Before I knew about determinant, I only thought that the column-view of a matrix is useful and meaningful. For example: given a linear operator $T$ on $V, \dim(V)=n, A=[T]_\beta\in M_{n\times n}(F),$ and $\textrm{rank}(A)$ is defined by the number of linearly independent columns of $A$. When $A$ be seen as columns: $[\mathbf{a_1}, \mathbf{a_2},\dots,\mathbf{a_n}],$ it's clear that the range of $T$ is span by these columns. Then I tried to learn the orientation of a given basis $\{\mathbf u,\mathbf v\}\in \mathbb{R^2}$, ($O$ for orientation):
$$O(A)=\frac{\det{u\choose v}}{\lVert \det{u\choose v}\rVert},$$
where $\mathbf u,\mathbf v$ are now seen as(/in form of) row vectors.
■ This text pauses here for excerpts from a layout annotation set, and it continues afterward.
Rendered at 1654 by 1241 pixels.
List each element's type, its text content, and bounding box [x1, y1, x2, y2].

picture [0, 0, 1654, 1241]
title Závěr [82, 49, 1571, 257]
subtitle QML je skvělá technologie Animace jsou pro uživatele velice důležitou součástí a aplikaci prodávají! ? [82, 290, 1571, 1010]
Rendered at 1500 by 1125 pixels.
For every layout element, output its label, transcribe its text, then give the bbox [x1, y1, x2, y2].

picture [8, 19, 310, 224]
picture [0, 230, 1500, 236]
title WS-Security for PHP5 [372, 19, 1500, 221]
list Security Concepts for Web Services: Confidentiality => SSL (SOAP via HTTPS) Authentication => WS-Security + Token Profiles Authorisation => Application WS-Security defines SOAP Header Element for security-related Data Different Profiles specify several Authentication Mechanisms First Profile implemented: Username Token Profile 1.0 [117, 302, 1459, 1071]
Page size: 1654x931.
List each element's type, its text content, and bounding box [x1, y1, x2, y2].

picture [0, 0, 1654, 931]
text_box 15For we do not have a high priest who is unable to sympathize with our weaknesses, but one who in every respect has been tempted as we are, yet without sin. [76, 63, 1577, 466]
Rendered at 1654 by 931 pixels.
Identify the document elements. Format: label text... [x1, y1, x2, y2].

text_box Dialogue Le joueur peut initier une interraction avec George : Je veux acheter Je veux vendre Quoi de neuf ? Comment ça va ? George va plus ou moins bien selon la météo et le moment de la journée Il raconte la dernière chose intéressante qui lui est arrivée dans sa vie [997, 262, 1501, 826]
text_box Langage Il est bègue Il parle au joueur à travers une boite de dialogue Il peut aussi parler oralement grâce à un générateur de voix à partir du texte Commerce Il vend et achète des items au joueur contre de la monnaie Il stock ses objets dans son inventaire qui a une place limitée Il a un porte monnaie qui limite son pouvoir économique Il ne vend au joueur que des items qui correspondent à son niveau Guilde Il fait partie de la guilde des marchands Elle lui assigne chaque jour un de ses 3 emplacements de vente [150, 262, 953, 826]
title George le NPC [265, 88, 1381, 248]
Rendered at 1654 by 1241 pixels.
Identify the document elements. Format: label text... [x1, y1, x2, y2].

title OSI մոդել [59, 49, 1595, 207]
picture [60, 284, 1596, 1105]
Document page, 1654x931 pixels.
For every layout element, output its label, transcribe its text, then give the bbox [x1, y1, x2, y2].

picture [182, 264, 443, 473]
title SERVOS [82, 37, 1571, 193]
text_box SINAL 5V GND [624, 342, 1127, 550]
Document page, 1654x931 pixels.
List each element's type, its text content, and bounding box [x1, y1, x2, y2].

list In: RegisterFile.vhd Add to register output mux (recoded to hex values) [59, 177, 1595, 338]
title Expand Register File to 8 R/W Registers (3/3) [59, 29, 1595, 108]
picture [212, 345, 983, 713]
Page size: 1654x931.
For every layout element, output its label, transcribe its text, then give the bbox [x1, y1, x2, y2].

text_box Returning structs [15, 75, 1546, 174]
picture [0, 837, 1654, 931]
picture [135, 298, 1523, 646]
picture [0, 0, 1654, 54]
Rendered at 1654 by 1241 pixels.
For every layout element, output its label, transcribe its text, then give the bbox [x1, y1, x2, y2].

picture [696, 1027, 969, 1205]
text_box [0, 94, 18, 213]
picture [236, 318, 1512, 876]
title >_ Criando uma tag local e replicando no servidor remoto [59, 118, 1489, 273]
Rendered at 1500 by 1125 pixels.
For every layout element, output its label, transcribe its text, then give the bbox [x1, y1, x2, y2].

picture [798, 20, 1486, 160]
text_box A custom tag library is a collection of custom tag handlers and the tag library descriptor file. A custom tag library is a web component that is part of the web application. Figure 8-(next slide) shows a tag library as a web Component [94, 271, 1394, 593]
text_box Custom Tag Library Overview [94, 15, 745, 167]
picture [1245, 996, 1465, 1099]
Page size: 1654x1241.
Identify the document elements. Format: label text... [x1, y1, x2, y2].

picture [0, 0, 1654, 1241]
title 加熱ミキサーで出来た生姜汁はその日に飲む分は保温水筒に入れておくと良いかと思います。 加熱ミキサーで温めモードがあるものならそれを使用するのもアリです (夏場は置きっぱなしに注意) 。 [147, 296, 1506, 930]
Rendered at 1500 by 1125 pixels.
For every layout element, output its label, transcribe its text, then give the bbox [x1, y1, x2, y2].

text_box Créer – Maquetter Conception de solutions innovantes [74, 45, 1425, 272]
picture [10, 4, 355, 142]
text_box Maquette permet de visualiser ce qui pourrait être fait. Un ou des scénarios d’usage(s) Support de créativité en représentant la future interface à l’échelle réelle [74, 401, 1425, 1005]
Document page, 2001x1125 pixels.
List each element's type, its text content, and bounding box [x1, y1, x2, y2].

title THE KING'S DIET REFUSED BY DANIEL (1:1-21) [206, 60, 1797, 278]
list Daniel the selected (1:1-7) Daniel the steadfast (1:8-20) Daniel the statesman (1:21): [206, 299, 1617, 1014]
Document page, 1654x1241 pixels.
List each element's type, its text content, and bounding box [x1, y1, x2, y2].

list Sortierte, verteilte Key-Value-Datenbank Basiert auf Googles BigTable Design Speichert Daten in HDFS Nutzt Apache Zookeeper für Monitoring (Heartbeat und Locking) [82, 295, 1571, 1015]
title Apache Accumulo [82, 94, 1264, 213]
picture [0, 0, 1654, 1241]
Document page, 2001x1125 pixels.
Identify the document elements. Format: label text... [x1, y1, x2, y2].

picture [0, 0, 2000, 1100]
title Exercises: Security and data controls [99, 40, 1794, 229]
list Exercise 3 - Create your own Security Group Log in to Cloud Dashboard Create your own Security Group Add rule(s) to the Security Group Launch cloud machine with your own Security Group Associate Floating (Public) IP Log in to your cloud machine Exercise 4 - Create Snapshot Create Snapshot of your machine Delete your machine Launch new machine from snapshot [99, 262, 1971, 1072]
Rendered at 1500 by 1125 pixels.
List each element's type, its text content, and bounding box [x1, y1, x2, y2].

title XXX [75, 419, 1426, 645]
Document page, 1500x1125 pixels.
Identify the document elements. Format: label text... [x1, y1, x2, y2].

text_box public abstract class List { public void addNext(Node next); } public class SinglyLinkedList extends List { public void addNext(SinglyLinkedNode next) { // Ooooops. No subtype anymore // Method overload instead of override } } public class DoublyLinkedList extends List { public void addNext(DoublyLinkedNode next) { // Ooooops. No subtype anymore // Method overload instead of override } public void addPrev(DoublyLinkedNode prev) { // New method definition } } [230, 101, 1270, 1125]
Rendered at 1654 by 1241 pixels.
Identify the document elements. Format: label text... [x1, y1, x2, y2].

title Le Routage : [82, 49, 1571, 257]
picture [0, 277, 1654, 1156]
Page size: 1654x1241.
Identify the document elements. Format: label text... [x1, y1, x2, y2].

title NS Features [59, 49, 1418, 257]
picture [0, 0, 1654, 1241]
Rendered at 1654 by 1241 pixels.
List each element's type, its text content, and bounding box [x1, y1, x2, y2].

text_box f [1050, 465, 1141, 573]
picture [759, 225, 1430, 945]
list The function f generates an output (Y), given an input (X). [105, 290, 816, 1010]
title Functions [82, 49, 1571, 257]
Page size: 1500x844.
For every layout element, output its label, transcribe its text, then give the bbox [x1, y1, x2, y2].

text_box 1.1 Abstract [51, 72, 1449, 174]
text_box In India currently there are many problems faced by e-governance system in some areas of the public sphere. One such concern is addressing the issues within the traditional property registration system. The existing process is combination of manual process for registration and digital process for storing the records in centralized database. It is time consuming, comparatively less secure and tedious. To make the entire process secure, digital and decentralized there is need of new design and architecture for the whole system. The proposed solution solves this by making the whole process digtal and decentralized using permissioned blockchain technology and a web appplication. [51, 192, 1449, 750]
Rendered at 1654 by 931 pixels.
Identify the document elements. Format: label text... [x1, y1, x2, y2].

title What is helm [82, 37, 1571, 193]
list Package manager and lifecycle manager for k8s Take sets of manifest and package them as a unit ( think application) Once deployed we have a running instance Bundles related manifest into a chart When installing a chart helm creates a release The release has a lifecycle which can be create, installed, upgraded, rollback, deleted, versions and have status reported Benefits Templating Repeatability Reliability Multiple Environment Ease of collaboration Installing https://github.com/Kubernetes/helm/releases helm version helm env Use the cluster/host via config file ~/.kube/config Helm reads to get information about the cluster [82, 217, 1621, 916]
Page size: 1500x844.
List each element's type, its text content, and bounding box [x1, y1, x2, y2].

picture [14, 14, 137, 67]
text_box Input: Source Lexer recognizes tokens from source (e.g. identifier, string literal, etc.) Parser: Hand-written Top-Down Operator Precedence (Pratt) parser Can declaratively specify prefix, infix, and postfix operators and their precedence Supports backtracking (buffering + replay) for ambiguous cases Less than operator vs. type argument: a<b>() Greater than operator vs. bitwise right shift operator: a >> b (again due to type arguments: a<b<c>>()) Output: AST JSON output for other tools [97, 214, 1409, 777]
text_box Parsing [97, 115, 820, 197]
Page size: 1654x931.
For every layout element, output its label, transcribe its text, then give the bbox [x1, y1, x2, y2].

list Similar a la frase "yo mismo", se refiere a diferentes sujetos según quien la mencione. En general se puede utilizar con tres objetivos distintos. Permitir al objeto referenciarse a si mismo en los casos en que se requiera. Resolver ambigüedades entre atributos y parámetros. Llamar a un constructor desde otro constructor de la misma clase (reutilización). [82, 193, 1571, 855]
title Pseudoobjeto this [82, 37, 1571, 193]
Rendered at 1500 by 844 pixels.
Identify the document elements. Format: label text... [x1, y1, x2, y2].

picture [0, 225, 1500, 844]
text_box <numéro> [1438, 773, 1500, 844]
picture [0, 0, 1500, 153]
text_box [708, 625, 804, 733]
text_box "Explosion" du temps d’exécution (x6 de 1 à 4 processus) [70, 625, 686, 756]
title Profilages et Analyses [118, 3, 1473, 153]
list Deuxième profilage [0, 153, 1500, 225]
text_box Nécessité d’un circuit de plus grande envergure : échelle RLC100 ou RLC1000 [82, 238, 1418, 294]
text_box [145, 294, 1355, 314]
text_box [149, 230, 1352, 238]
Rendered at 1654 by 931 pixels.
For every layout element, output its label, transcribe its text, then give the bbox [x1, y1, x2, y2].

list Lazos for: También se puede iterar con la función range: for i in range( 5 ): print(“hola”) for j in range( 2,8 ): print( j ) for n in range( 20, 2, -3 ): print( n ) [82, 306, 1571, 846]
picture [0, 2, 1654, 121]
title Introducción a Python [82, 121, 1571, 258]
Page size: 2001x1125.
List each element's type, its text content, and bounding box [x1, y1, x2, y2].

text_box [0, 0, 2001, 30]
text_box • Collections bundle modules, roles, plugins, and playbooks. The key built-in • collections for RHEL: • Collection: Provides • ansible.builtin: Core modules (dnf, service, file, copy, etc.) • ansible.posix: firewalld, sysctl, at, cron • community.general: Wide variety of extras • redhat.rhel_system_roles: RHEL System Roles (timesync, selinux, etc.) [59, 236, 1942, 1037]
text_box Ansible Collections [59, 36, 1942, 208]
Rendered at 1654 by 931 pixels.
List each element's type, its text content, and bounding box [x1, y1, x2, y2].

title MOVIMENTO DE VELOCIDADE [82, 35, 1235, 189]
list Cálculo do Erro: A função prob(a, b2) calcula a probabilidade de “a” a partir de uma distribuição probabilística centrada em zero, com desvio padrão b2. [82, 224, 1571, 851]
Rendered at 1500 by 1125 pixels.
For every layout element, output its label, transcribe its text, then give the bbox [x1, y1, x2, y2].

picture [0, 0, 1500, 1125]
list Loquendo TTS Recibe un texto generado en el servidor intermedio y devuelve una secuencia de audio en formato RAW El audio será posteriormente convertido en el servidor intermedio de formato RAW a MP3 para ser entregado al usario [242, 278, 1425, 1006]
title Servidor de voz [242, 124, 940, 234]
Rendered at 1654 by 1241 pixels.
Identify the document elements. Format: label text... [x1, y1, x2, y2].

It's hard to connect this with $\det(A)$ also, since for $A$ representing a linear operator there is no connection(in my current understanding) between columns.
I know the fact that the choice of basis of $V$ is independent of $\det(A)$ since given $Q=[I]_{\beta'}^\beta$: $$\det(Q^{-1}AQ)=\det(Q^{-1})\det(Q)\det(A)=\det(A),$$
so similar matrices all have the same non-zero determinant value. What did I miss?